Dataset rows
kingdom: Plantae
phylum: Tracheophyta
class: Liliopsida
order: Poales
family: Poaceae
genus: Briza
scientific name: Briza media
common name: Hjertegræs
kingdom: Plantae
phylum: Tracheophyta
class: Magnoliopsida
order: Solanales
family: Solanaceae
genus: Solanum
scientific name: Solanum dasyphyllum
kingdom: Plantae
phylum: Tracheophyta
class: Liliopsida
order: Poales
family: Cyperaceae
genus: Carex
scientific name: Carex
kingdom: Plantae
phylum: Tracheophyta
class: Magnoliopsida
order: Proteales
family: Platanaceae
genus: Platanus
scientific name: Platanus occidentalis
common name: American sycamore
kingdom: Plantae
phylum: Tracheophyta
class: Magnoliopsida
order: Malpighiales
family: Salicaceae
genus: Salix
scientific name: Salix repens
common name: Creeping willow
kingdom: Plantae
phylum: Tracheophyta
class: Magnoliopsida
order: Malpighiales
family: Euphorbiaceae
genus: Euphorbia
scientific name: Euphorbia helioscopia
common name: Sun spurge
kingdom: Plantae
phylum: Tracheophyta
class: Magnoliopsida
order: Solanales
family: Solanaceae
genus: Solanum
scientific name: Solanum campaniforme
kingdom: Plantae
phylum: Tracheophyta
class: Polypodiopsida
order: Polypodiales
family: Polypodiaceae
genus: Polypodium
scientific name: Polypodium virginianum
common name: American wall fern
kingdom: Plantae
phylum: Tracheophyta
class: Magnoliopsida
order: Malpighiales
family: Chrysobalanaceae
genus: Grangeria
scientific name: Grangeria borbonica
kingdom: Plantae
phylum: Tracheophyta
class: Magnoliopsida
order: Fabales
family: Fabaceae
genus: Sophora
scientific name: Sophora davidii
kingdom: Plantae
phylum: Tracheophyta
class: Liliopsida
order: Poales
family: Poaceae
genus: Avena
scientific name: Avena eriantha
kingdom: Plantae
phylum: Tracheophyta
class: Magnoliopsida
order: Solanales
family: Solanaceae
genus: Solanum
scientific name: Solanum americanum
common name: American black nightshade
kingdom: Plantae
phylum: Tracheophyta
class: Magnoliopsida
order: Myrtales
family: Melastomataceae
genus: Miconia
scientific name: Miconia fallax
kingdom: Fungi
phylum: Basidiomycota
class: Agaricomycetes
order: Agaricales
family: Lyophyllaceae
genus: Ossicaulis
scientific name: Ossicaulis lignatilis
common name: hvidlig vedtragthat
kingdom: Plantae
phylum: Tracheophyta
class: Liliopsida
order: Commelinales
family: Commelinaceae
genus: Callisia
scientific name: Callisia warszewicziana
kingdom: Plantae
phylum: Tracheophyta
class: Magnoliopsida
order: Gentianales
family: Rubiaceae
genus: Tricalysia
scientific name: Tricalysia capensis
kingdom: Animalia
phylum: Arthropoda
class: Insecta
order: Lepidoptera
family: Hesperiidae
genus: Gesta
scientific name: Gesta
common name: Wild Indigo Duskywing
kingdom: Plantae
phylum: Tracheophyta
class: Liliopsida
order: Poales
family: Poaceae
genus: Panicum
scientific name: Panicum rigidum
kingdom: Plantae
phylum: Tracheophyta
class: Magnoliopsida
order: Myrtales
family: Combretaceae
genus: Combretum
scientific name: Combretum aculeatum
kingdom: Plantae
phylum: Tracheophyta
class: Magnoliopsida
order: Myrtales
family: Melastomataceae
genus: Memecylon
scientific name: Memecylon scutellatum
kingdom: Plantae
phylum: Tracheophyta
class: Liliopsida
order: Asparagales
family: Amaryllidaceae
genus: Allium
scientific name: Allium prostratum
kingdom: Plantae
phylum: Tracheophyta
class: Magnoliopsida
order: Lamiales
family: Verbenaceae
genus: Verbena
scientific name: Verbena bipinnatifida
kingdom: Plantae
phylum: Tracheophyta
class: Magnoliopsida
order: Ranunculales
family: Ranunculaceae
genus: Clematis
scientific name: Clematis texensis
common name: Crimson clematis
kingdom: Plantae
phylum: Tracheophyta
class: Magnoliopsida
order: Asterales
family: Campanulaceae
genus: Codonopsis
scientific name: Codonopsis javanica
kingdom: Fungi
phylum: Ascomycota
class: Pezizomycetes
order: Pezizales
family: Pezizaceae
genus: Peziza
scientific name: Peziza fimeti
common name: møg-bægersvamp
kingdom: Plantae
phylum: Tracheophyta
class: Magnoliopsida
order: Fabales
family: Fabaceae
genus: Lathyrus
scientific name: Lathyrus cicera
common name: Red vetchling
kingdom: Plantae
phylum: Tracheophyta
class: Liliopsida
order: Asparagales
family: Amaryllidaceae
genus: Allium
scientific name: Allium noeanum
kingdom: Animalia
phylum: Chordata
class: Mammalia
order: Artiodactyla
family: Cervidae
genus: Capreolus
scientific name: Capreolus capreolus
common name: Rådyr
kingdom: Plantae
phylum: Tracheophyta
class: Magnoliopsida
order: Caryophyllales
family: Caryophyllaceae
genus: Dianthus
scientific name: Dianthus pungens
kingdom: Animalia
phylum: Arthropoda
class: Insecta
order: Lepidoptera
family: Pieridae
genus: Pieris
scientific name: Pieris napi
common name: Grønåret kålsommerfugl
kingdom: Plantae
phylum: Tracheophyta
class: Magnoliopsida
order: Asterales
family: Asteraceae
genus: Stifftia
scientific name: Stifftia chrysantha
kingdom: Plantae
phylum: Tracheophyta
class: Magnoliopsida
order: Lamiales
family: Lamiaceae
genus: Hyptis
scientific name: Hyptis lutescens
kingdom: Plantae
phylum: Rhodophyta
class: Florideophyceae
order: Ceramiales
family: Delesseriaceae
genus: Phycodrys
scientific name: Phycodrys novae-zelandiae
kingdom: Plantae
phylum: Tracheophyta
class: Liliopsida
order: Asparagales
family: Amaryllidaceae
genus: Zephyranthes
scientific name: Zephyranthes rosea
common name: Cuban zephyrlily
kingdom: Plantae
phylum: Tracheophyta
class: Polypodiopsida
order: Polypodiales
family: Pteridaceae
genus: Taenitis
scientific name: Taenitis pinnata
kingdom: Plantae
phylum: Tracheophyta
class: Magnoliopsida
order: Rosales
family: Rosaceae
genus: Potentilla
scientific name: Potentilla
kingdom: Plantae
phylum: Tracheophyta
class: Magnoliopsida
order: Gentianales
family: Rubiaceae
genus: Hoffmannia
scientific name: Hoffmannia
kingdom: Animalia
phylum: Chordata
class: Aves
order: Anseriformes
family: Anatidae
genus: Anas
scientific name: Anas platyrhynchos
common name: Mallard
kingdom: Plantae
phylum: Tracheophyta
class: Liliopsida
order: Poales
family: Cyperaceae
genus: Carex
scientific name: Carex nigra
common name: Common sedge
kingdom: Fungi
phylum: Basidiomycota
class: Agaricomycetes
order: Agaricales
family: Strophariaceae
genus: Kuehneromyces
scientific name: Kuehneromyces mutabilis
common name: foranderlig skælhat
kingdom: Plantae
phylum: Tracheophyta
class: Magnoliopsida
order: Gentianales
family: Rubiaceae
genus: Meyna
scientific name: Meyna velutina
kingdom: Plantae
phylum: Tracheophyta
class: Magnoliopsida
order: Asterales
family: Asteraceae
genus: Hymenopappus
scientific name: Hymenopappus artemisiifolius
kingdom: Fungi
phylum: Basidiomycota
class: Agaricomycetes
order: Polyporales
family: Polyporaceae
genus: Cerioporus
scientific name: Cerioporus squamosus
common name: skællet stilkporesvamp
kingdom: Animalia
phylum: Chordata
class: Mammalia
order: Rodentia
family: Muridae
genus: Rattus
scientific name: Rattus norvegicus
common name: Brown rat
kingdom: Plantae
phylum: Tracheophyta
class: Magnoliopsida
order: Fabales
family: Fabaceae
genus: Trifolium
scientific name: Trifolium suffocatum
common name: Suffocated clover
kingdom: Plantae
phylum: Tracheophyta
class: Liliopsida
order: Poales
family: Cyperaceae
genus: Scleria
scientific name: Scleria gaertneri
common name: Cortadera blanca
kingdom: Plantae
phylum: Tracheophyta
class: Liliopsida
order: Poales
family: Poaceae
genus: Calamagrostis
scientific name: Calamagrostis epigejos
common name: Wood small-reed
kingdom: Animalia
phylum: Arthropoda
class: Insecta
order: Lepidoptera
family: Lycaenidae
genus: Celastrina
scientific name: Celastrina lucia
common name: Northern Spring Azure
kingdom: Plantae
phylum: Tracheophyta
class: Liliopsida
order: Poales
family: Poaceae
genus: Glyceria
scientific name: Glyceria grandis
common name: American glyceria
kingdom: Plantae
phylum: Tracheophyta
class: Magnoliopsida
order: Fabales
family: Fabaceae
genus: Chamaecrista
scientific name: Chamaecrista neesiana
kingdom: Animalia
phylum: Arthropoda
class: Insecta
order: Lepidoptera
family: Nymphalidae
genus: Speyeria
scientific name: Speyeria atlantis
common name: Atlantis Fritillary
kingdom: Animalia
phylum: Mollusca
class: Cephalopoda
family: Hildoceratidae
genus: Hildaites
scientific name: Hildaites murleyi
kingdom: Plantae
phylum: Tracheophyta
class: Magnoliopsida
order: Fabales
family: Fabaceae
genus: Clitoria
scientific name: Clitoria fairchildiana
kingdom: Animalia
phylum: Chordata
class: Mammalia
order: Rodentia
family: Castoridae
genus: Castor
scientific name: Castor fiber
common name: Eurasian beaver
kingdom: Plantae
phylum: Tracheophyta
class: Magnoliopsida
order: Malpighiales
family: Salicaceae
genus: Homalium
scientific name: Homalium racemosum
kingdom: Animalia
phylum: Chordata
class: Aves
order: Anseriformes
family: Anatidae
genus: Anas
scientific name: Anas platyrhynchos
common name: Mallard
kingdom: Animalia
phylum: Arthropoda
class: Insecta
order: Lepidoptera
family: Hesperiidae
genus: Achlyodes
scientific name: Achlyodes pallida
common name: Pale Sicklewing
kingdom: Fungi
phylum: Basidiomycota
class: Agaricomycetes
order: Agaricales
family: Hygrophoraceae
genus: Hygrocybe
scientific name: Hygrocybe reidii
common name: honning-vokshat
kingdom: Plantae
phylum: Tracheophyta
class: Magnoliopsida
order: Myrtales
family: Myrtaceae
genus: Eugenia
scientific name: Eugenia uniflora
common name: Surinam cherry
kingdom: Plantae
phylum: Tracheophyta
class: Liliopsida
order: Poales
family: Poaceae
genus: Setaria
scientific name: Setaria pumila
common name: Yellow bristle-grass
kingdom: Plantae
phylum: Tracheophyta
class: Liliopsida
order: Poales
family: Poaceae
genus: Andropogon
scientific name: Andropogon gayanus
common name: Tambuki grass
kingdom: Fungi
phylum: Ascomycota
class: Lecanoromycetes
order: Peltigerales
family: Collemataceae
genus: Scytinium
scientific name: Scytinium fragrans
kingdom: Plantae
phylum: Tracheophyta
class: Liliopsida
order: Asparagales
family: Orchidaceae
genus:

(AIM OF THE EXERCISE)
Can you copy out the entries line for line, from the very first line through the line containing "genus: Salix", including both?

(TASK RESULT)
kingdom: Plantae
phylum: Tracheophyta
class: Liliopsida
order: Poales
family: Poaceae
genus: Briza
scientific name: Briza media
common name: Hjertegræs
kingdom: Plantae
phylum: Tracheophyta
class: Magnoliopsida
order: Solanales
family: Solanaceae
genus: Solanum
scientific name: Solanum dasyphyllum
kingdom: Plantae
phylum: Tracheophyta
class: Liliopsida
order: Poales
family: Cyperaceae
genus: Carex
scientific name: Carex
kingdom: Plantae
phylum: Tracheophyta
class: Magnoliopsida
order: Proteales
family: Platanaceae
genus: Platanus
scientific name: Platanus occidentalis
common name: American sycamore
kingdom: Plantae
phylum: Tracheophyta
class: Magnoliopsida
order: Malpighiales
family: Salicaceae
genus: Salix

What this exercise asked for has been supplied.